▸ **Exercise prompt**
List every constant of AggregateColumn that the prepAggregate code refers to with the AggregateColumn:: prefix.

▸ **Passage for review**
^^^^
SJSTEP TupleAggregateStep::prepAggregate(SJSTEP& step, JobInfo& jobInfo)
{
    SJSTEP spjs;
    TupleDeliveryStep* tds = dynamic_cast<TupleDeliveryStep*>(step.get());
    TupleBPS* tbps = dynamic_cast<TupleBPS*>(step.get());
    TupleHashJoinStep* thjs = dynamic_cast<TupleHashJoinStep*>(step.get());
    SubAdapterStep* sas = dynamic_cast<SubAdapterStep*>(step.get());
    CrossEngineStep* ces = dynamic_cast<CrossEngineStep*>(step.get());
    vector<RowGroup> rgs;      // 0-ProjRG, 1-UMRG, [2-PMRG -- if 2 phases]
    vector<SP_ROWAGG_t> aggs;
    SP_ROWAGG_UM_t aggUM;
    bool distinctAgg = false;
    int64_t constKey = -1;
    vector<ConstantAggData> constAggDataVec;

    vector<std::pair<uint32_t, int> > returnedColVecOrig = jobInfo.returnedColVec;

    for (uint32_t idx = 0; idx < jobInfo.returnedColVec.size(); idx++)
    {
        if (jobInfo.returnedColVec[idx].second == AggregateColumn::DISTINCT_COUNT ||
                jobInfo.returnedColVec[idx].second == AggregateColumn::DISTINCT_AVG ||
                jobInfo.returnedColVec[idx].second == AggregateColumn::DISTINCT_SUM
           )
        {
            distinctAgg = true;
        }

        // Change COUNT_ASTERISK to CONSTANT if necessary.
        // In joblistfactory, all aggregate(constant) are set to count(*) for easy process.
        map<uint64_t, SRCP>::iterator it = jobInfo.constAggregate.find(idx);

        if (it != jobInfo.constAggregate.end())
        {
            AggregateColumn* ac = dynamic_cast<AggregateColumn*>(it->second.get());

            if (ac->aggOp() == AggregateColumn::COUNT_ASTERISK)
^^^^
▸ **Information**
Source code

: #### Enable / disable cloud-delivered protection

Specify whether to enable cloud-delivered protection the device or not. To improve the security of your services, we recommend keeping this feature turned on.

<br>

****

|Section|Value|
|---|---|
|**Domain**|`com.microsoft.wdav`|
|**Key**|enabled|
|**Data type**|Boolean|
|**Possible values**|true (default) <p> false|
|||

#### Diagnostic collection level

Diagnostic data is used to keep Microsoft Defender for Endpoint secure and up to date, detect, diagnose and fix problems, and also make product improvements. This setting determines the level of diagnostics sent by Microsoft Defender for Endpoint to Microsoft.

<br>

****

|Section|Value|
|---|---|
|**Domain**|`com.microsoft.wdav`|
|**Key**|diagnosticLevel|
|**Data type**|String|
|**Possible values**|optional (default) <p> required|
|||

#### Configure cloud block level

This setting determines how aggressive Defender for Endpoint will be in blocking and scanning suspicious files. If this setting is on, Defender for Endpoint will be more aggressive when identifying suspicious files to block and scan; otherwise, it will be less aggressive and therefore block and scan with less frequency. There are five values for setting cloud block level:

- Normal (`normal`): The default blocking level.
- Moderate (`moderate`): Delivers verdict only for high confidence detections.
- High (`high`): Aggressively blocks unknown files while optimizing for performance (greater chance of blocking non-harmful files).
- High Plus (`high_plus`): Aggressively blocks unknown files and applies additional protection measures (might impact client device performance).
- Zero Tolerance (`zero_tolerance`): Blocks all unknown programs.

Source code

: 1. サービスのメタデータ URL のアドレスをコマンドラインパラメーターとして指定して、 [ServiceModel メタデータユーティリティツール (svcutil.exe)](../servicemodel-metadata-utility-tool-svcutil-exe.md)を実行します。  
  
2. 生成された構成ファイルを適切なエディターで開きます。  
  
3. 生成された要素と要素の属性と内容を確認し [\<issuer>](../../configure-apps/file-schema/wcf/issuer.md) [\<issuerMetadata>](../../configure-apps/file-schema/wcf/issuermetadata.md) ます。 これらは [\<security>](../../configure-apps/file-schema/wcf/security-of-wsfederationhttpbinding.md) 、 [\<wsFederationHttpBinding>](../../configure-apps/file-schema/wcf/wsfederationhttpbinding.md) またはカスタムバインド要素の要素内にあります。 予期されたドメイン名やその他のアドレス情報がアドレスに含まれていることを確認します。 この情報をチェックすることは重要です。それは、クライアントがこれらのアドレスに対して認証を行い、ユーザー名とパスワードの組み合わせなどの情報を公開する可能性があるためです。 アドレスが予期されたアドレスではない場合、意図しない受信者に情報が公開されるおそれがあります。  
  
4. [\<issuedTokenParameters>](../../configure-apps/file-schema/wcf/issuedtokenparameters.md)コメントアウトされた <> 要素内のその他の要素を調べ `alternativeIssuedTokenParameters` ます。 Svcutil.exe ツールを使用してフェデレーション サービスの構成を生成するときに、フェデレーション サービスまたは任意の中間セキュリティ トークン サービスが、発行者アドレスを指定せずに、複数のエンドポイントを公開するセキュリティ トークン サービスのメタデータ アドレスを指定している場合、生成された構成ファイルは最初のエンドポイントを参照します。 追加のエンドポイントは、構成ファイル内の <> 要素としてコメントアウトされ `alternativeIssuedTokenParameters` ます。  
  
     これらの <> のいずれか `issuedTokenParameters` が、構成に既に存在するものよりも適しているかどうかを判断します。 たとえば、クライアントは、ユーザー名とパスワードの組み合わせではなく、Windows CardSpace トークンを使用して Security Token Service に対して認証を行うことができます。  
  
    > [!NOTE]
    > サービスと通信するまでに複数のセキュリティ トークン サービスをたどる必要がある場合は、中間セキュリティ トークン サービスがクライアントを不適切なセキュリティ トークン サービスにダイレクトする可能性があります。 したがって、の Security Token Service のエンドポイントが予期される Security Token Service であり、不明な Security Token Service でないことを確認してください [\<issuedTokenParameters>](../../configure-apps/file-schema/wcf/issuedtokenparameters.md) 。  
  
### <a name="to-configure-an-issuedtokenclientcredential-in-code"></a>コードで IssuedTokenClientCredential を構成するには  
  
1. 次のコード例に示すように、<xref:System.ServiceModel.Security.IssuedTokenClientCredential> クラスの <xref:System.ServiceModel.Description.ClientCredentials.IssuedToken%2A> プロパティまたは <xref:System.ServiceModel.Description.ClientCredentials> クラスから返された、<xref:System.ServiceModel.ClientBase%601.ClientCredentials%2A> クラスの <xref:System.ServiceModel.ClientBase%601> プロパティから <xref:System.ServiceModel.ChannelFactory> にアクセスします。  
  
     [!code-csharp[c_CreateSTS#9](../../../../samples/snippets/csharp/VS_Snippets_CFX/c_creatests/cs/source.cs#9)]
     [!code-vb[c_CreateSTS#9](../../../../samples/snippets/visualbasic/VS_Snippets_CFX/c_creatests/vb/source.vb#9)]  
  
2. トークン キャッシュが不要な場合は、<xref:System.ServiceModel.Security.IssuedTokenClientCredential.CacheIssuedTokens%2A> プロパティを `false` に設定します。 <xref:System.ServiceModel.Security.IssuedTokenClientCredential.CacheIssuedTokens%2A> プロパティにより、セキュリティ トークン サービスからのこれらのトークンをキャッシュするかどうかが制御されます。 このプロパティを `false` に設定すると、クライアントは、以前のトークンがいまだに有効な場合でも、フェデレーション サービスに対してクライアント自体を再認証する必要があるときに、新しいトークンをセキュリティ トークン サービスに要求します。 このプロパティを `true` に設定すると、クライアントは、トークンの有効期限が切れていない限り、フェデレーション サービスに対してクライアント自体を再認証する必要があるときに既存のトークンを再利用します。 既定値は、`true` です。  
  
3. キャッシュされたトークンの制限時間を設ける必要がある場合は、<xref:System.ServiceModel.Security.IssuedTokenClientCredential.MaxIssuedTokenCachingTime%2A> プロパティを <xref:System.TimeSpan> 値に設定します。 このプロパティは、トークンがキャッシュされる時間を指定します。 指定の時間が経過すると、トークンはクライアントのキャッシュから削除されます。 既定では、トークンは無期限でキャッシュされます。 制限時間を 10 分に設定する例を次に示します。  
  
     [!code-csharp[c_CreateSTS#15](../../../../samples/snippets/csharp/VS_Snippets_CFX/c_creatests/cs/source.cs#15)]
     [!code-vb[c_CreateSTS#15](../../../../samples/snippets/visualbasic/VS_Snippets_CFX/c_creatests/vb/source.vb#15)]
^^^^
▸ **Your solution**
DISTINCT_COUNT
DISTINCT_AVG
DISTINCT_SUM
COUNT_ASTERISK